Idul Fitri sebagai peristiwa keabadian Allah-- rekonsiliasi hubungan dengan Allah-- melalui sesama manusia telah diretas sempurna oleh Allah sendiri. Allah hadir dan berada dalam keheningan dan kesunyian senyap yang memayungi keterbatasan logika dan hati kita. Tidak ada yang mendengar, tidak ada yang mendampingi Allah ketika mentaati otoritas yang dirakhmatkan pada dirinya sebagai transendern yang berbahagia karena akan melahirkan manusia yang fitri, yang artinya suci.
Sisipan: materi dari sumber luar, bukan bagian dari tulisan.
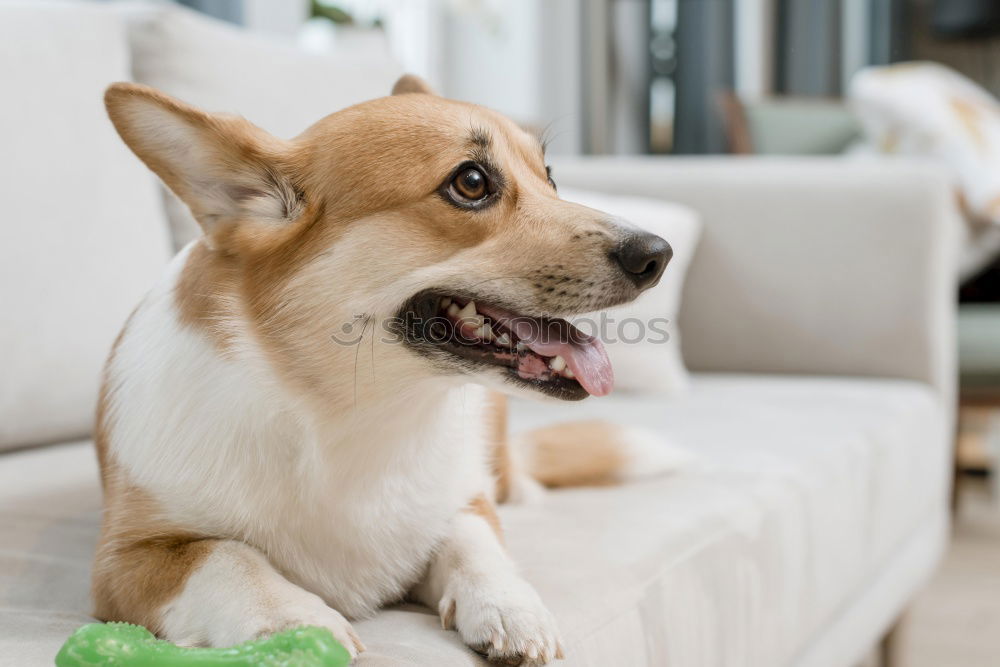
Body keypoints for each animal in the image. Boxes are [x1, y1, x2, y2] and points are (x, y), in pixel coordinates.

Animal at [94, 75, 672, 664]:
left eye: (550, 176)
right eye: (471, 182)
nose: (658, 255)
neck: (359, 416)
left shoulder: (467, 500)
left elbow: (474, 541)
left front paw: (510, 606)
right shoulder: (126, 561)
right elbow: (228, 558)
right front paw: (294, 624)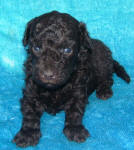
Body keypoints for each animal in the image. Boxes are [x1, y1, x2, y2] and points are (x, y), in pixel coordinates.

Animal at [12, 11, 130, 147]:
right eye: (36, 48)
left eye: (67, 50)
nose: (48, 74)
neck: (55, 89)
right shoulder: (30, 92)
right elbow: (29, 112)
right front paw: (27, 133)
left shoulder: (78, 91)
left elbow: (75, 110)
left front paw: (75, 130)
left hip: (104, 65)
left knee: (108, 79)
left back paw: (104, 91)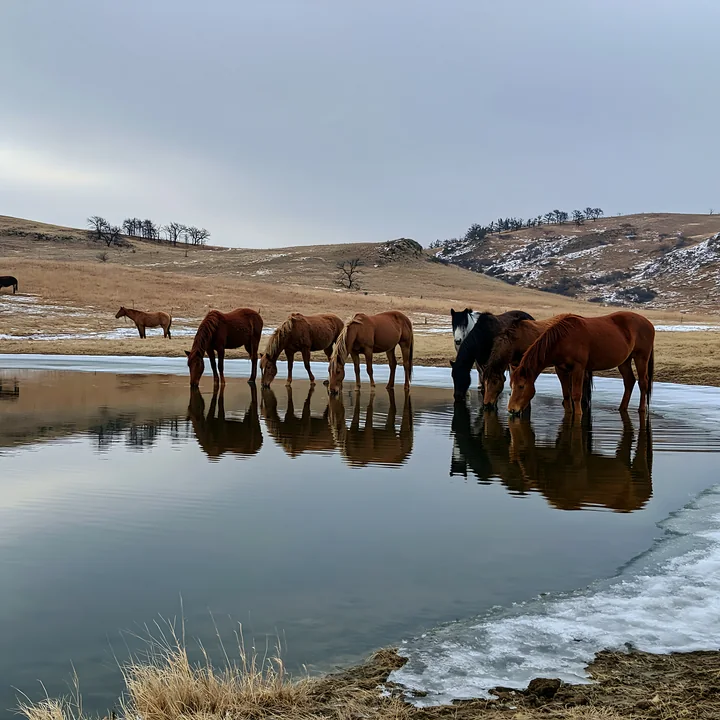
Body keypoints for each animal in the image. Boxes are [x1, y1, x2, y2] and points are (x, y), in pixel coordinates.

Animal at [508, 312, 655, 417]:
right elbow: (566, 394)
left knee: (643, 382)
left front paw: (578, 414)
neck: (563, 340)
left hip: (641, 358)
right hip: (624, 361)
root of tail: (649, 323)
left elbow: (576, 394)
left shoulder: (578, 368)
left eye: (521, 386)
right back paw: (621, 408)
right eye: (511, 386)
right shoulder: (560, 369)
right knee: (629, 381)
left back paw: (641, 409)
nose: (511, 409)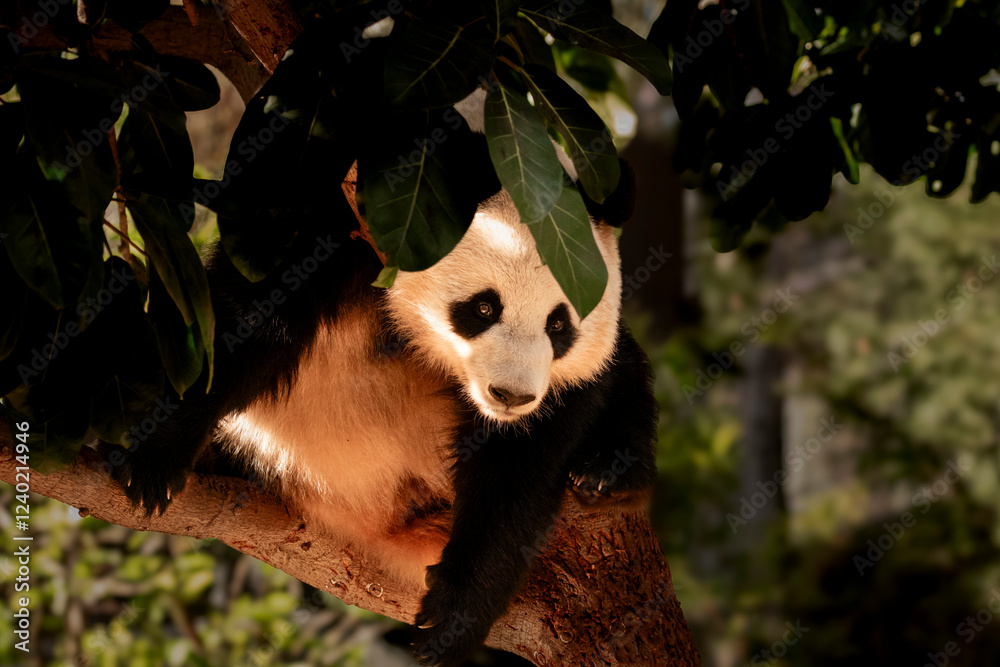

Idul Fitri tidak saja perayaan kemenangan, tapi ia lebih dari itu, Idul Fitri harus membawa perubahan pola pikir (metanoia) menuju ke arah yang lebih baik serta mewujudkan budaya perjumpaan iman yang mendalam dalam solidaritas kemanusiaan yang baik dan benar-benar bebas dari kegelisahan penjara kapitalisme. Demikian pula Idul Fitri harus menggetarkan (iuvenale), artinya kehadiran kita, sebagai transubstansiasi Idul Fitri di tengah masyarakat tidak saja formasi tapi sungguh membawa transformasi kehidupan yakni, ennoble (memaknai, mengilhami), ennable (memampukan), dan empower (memberdayakan).  Tiga hal tersebut dibingkai dalam spirit Idul Fitri, servant (pelayan), steward (pengurus), dan shepherd (Nabi). Tiga spirit itulah yang selalu didengungkan oleh para Nabi zaman dahulu, yakni menjadi manusia yang agung, seorang yang tidak berhenti berusaha  untuk mempertajamkan kemampuan, pengetahuan, dan wawasannya demi panggilan dalam pelayanan, kepemimpinan, dan kepengurusan, tapi lebih dari itu mempunyai daya ubah.
Sahabat Bagi Sesama
Homo homini socius merupakan ungkapan Bahasa Latin yang digulirkan oleh Nikolaus Driyarkara SJ, seorang filsuf Indonesia. Terjemahan Bahasa Indonesia ungkapan ini adalah "manusia menjadi sahabat bagi sesamanya". Ungkapan tersebut merupakan kebalikan dari "homo homini lupus " - manusia menjadi serigala bagi sesamanya, yang dipopulerkan oleh Thomas Hobbes melalui bukunya "Leviatan".